Turn the lines below into a numbered list, leaving out any blank lines.

:: Supplied material ::

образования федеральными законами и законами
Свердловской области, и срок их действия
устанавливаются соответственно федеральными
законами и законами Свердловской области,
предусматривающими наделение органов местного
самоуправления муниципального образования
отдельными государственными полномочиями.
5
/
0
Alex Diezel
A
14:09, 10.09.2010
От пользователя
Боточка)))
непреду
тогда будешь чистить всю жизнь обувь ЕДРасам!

:::

[Solution]:
1. образования федеральными законами и законами
2. Свердловской области, и срок их действия
3. устанавливаются соответственно федеральными
4. законами и законами Свердловской области,
5. предусматривающими наделение органов местного
6. самоуправления муниципального образования
7. отдельными государственными полномочиями.
8. 5
9. /
10. 0
11. Alex Diezel
12. A
13. 14:09, 10.09.2010
14. От пользователя
15. Боточка)))
16. непреду
17. тогда будешь чистить всю жизнь обувь ЕДРасам!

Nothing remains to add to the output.